Classic Marinara Sauce VEG
This sauce works well with any type of pasta. If you prefer a chunkier sauce, give it just three or four pulses in the food processor in step 4.
2 (28-ounce) cans whole peeled tomatoes
3 tablespoons extra-virgin olive oil
1 onion, chopped fine
2 garlic cloves, minced
2 teaspoons minced fresh oregano or ½ teaspoon dried
⅓ cup dry red wine
3 tablespoons chopped fresh basil
Salt and pepper
1. Drain tomatoes in fine-mesh strainer set over large bowl. Using hands, open tomatoes and remove and discard seeds and fibrous cores; let tomatoes drain, about 5 minutes. Reserve ¾ cup tomatoes separately. Reserve 2½ cups drained tomato juice; discard extra juice.
2. Heat 2 tablespoons oil in 12-inch skillet over medium heat until shimmering. Add onion and cook until softened and lightly browned, 5 to 7 minutes. Stir in garlic and oregano and cook until fragrant, about 30 seconds. Stir in remaining drained tomatoes and increase heat to medium-high. Cook, stirring often, until liquid has evaporated and tomatoes begin to brown and stick to pan, 10 to 12 minutes.
3. Stir in wine and cook until thick and syrupy, about 1 minute. Stir in reserved tomato juice, scraping up any browned bits. Bring to simmer and cook, stirring occasionally, until sauce is thickened, 8 to 10 minutes.
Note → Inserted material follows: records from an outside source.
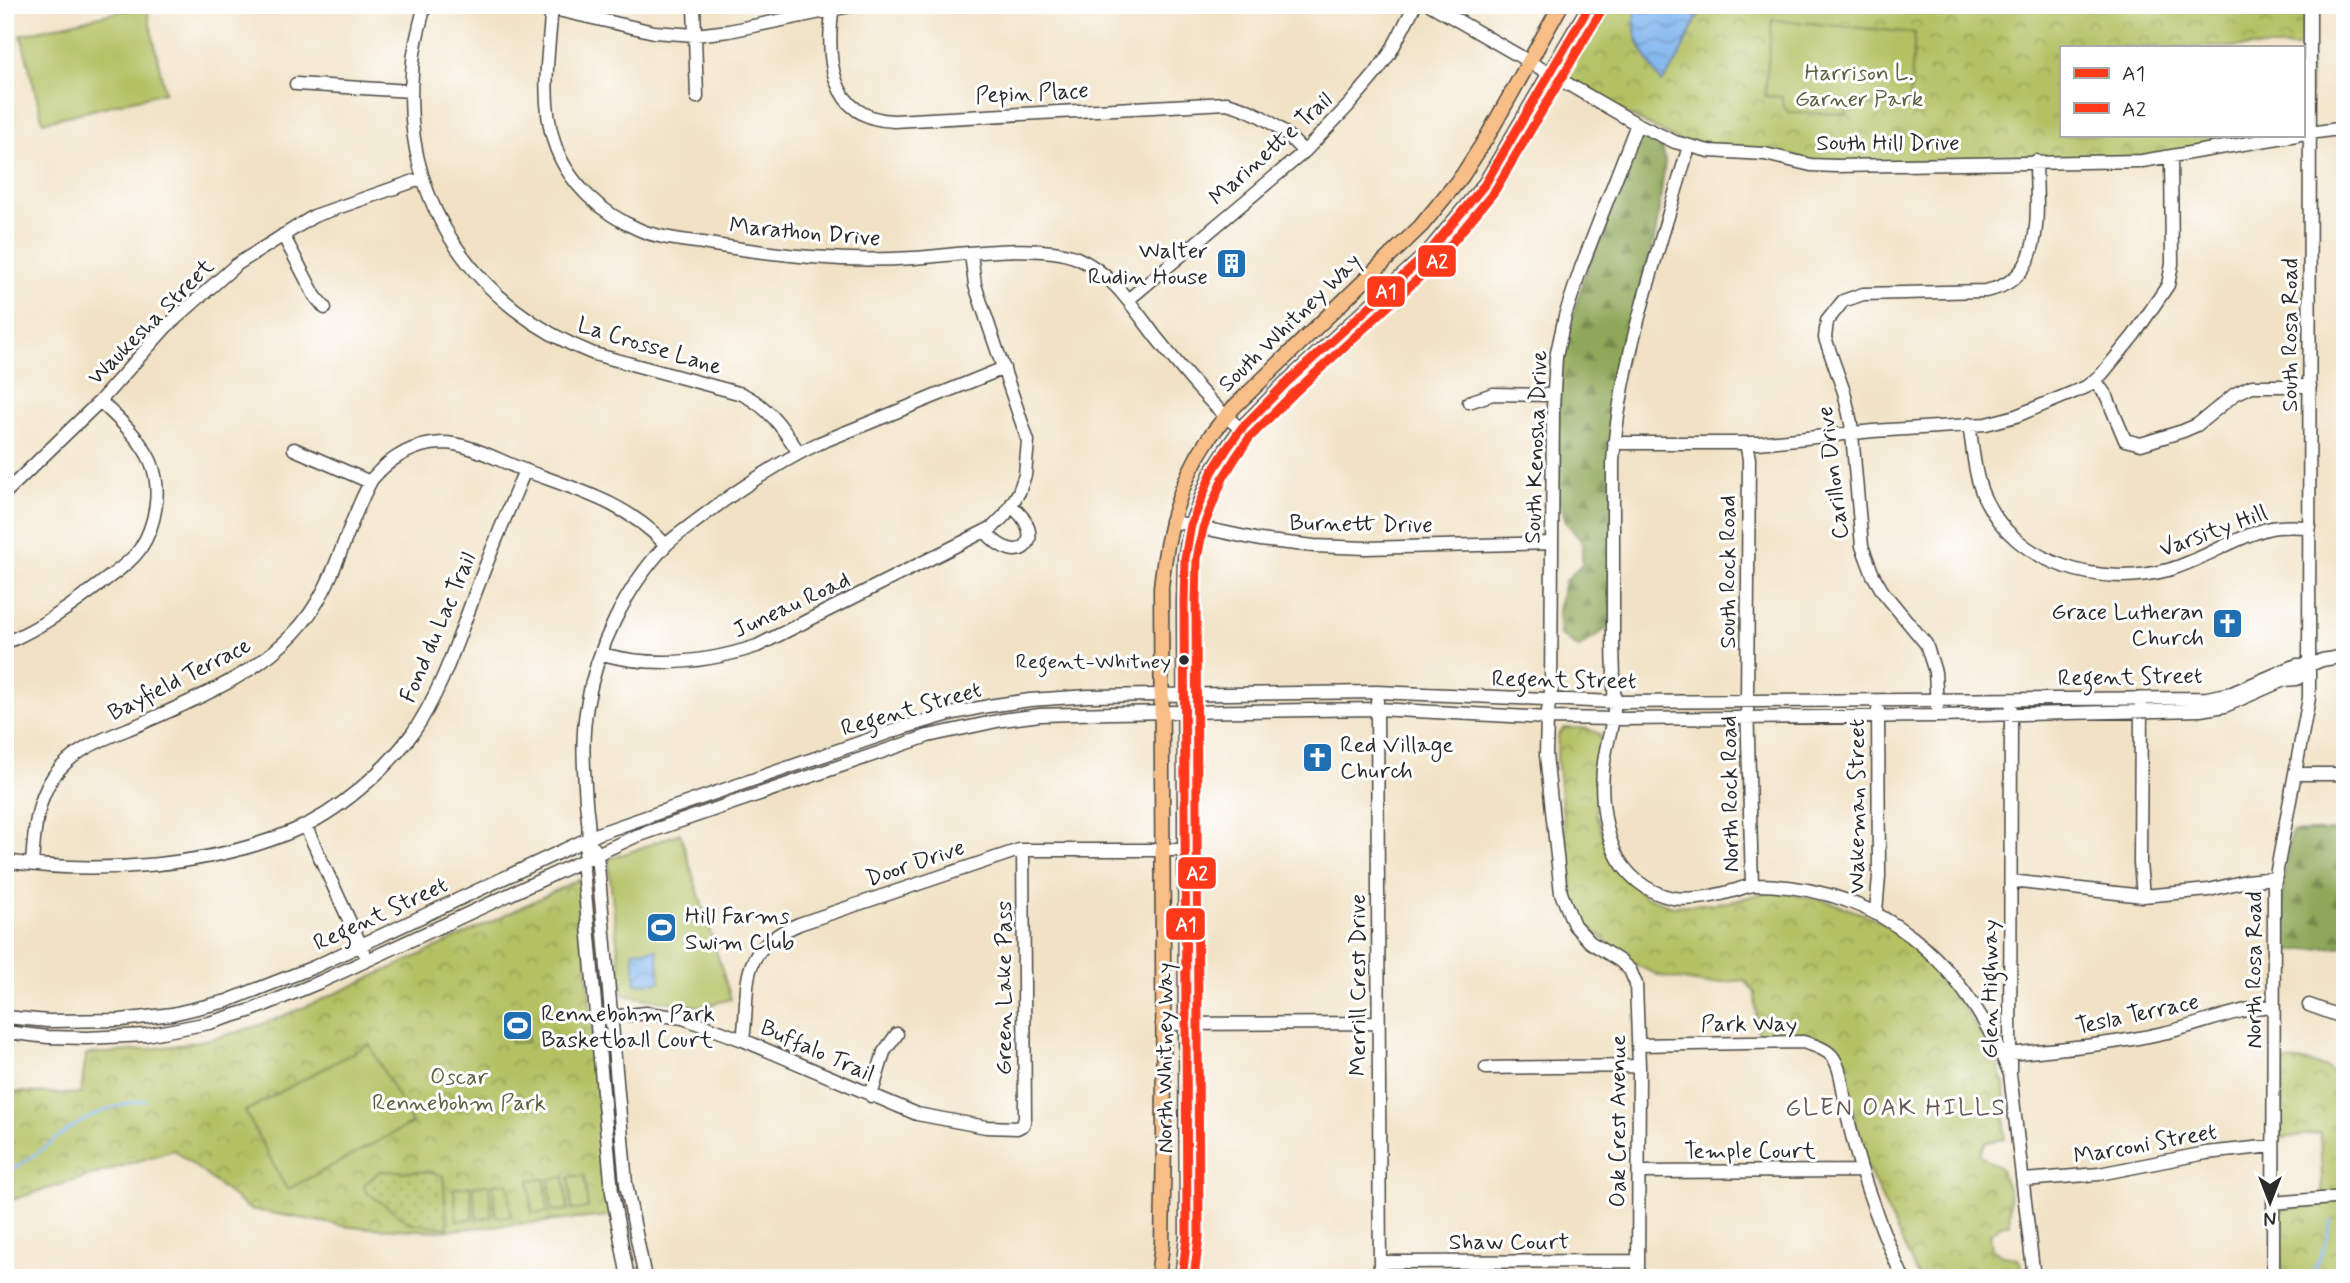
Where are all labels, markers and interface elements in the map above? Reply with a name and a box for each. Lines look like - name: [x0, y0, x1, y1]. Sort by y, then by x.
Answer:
- legend: [2060, 46, 2304, 136]
- park label: Harrison L. Garner Park: [1795, 59, 1923, 115]
- text: A1: [2122, 60, 2145, 88]
- street label: Pepin Place: [975, 76, 1089, 112]
- street label: Marinette Trail: [1203, 86, 1339, 213]
- text: A2: [2122, 96, 2146, 124]
- street label: South Hill Drive: [1816, 129, 1960, 159]
- street label: Marathon Drive: [728, 211, 882, 255]
- place label: Walter Rudin House: [1088, 237, 1208, 293]
- line badge: A2: [1417, 244, 1457, 278]
- building icon: Walter Rudin House: [1214, 246, 1248, 280]
- street label: South Whitney Way: [1212, 247, 1368, 399]
- text: A2: [1426, 250, 1449, 275]
- street label: Waukesha Street: [82, 252, 222, 392]
- street label: South Rosa Road: [2276, 258, 2306, 412]
- line badge: A1: [1366, 275, 1406, 308]
- text: A1: [1376, 280, 1396, 305]
- street label: La Crosse Lane: [574, 311, 725, 383]
- street label: South Kenosha Drive: [1519, 350, 1555, 544]
- street label: Carillon Drive: [1811, 404, 1857, 541]
- street label: South Rock Road: [1714, 495, 1744, 649]
- street label: Varsity Hill: [2156, 498, 2272, 565]
- street label: Burnett Drive: [1289, 509, 1433, 541]
- street label: Fond du Lac Trail: [394, 548, 484, 707]
- street label: Juneau Road: [728, 566, 855, 646]
- place label: Grace Lutheran Church: [2051, 598, 2204, 654]
- church icon: Grace Lutheran Church: [2210, 607, 2244, 641]
- street label: Bayfield Terrace: [103, 631, 257, 729]
- place label: Regent-Whitney: [1015, 648, 1171, 678]
- marker: Regent-Whitney: [1177, 653, 1191, 667]
- street label: Regent Street: [2057, 662, 2203, 696]
- street label: Regent Street: [1491, 665, 1637, 699]
- street label: Regent Street: [838, 676, 986, 746]
- street label: North Rock Road: [1715, 715, 1747, 873]
- street label: Wakeman Street: [1843, 719, 1873, 893]
- place label: Red Village Church: [1340, 731, 1454, 787]
- church icon: Red Village Church: [1300, 740, 1334, 774]
- street label: Door Drive: [862, 833, 969, 895]
- line badge: A2: [1177, 856, 1217, 890]
- text: A2: [1186, 862, 1209, 887]
- street label: Regent Street: [309, 871, 454, 961]
- street label: North Rosa Road: [2240, 891, 2270, 1049]
- street label: Merrill Crest Drive: [1344, 894, 1374, 1076]
- street label: Green Lake Pass: [990, 901, 1020, 1075]
- place label: Hill Farms Swim Club: [685, 902, 794, 958]
- line badge: A1: [1165, 907, 1206, 941]
- sports icon: Hill Farms Swim Club: [645, 911, 679, 945]
- text: A1: [1176, 913, 1196, 938]
- street label: Glen Highway: [1976, 919, 2008, 1059]
- street label: North Whitney Way: [1151, 962, 1181, 1154]
- street label: Tesla Terrace: [2073, 987, 2202, 1043]
- place label: Rennebohm Park Basketball Court: [541, 1000, 715, 1056]
- sports icon: Rennebohm Park Basketball Court: [501, 1009, 535, 1043]
- street label: Park Way: [1701, 1010, 1797, 1040]
- street label: Buffalo Trail: [755, 1013, 879, 1090]
- street label: Oak Crest Avenue: [1604, 1035, 1634, 1207]
- park label: Oscar Rennebohm Park: [372, 1063, 546, 1119]
- district label: GLEN OAK HILLS: [1785, 1093, 2007, 1124]
- street label: Marconi Street: [2071, 1118, 2219, 1172]
- street label: Temple Court: [1684, 1137, 1816, 1167]
- north arrow: [2234, 1168, 2304, 1238]
- text: N: [2264, 1205, 2276, 1230]
- street label: Shaw Court: [1449, 1228, 1569, 1258]

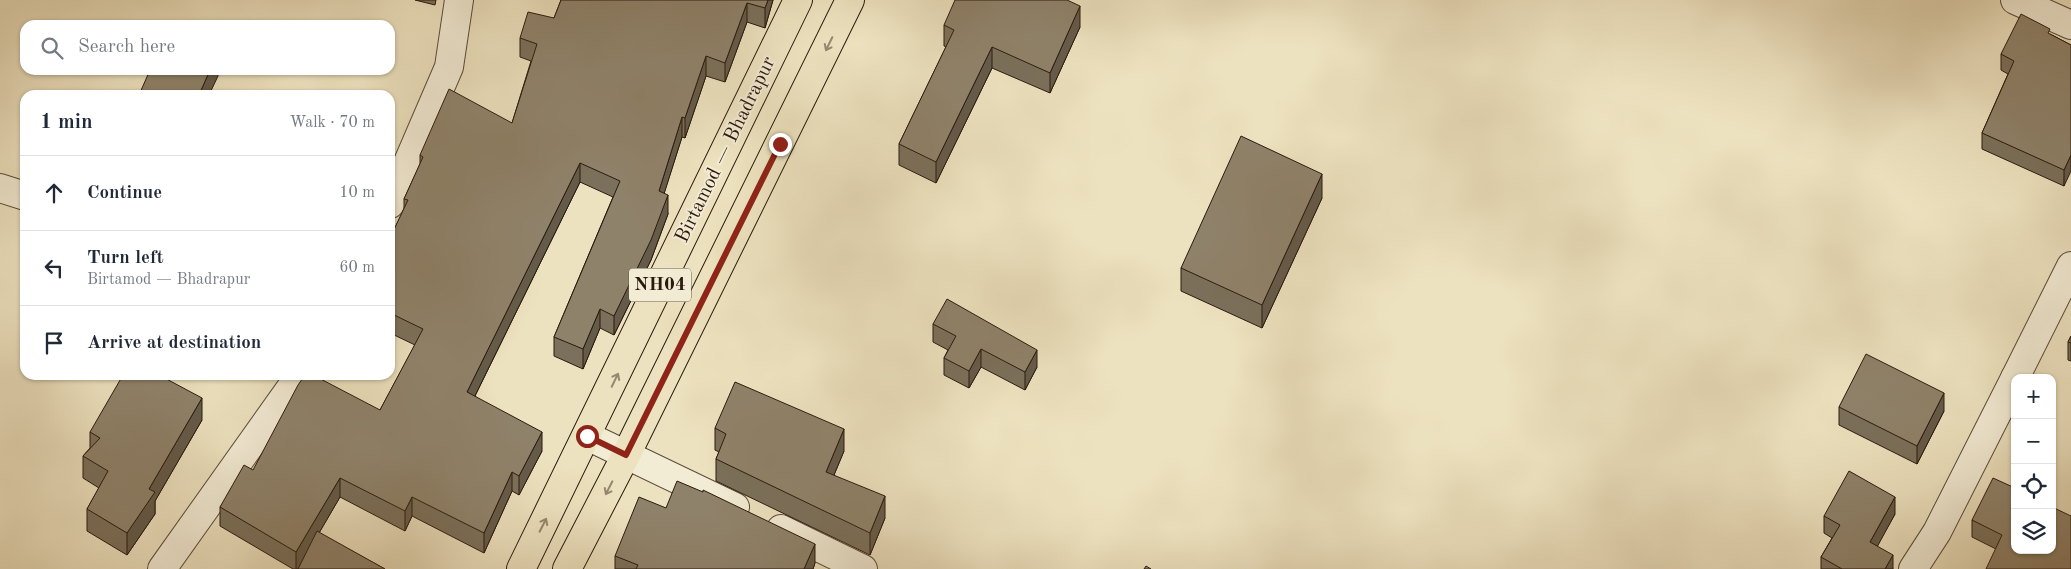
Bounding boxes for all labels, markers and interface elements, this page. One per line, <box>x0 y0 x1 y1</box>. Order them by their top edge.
search box <box>20 20 395 75</box>
icon: search <box>38 34 66 62</box>
one-way arrow <box>824 36 833 51</box>
text: Search here <box>78 38 175 57</box>
street label: Birtamod — Bhadrapur <box>672 54 780 246</box>
text: 1 min <box>40 112 93 133</box>
text: Walk · 70 m <box>289 115 375 131</box>
route end <box>769 133 792 156</box>
icon: ahead <box>40 179 68 207</box>
text: Continue <box>87 184 162 203</box>
text: 10 m <box>339 185 375 201</box>
text: Turn left <box>87 249 164 268</box>
icon: left <box>40 254 68 282</box>
text: 60 m <box>339 260 375 276</box>
road number: NH04 <box>629 268 691 302</box>
text: Birtamod — Bhadrapur <box>87 272 250 288</box>
icon: arrive <box>40 329 68 357</box>
text: Arrive at destination <box>87 334 261 353</box>
one-way arrow <box>610 373 620 388</box>
map controls <box>2011 374 2056 554</box>
button: + <box>2011 374 2056 419</box>
button: − <box>2011 419 2056 464</box>
route start <box>576 425 599 448</box>
button: locate <box>2011 464 2056 509</box>
one-way arrow <box>604 480 614 495</box>
button: layers <box>2011 509 2056 554</box>
one-way arrow <box>538 518 548 533</box>

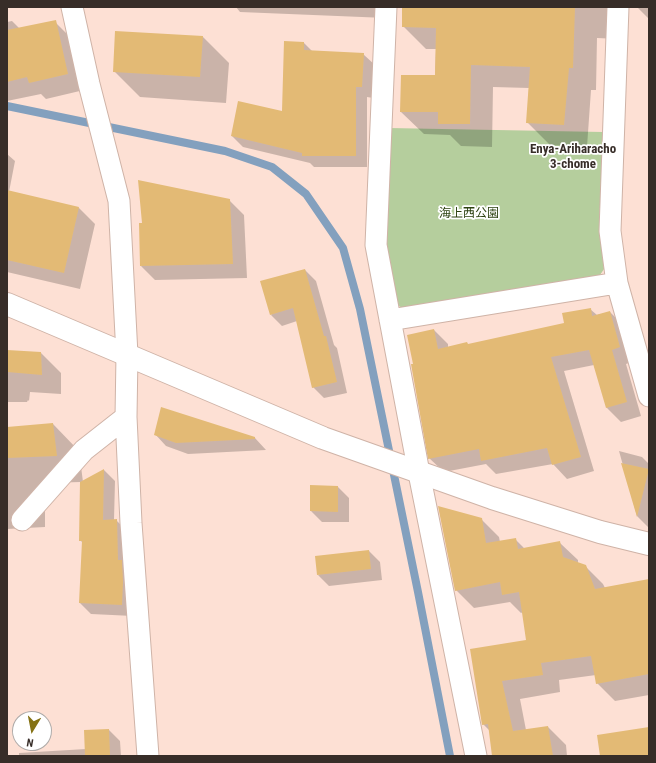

4. Transfer sauce to food processor, add reserved ¾ cup tomatoes, and pulse until slightly chunky, about 8 pulses. Return sauce to now-empty skillet, stir in basil and remaining 1 tablespoon oil, and season with salt, pepper, and sugar to taste. When tossing sauce with cooked pasta, add some pasta cooking water as needed to adjust consistency.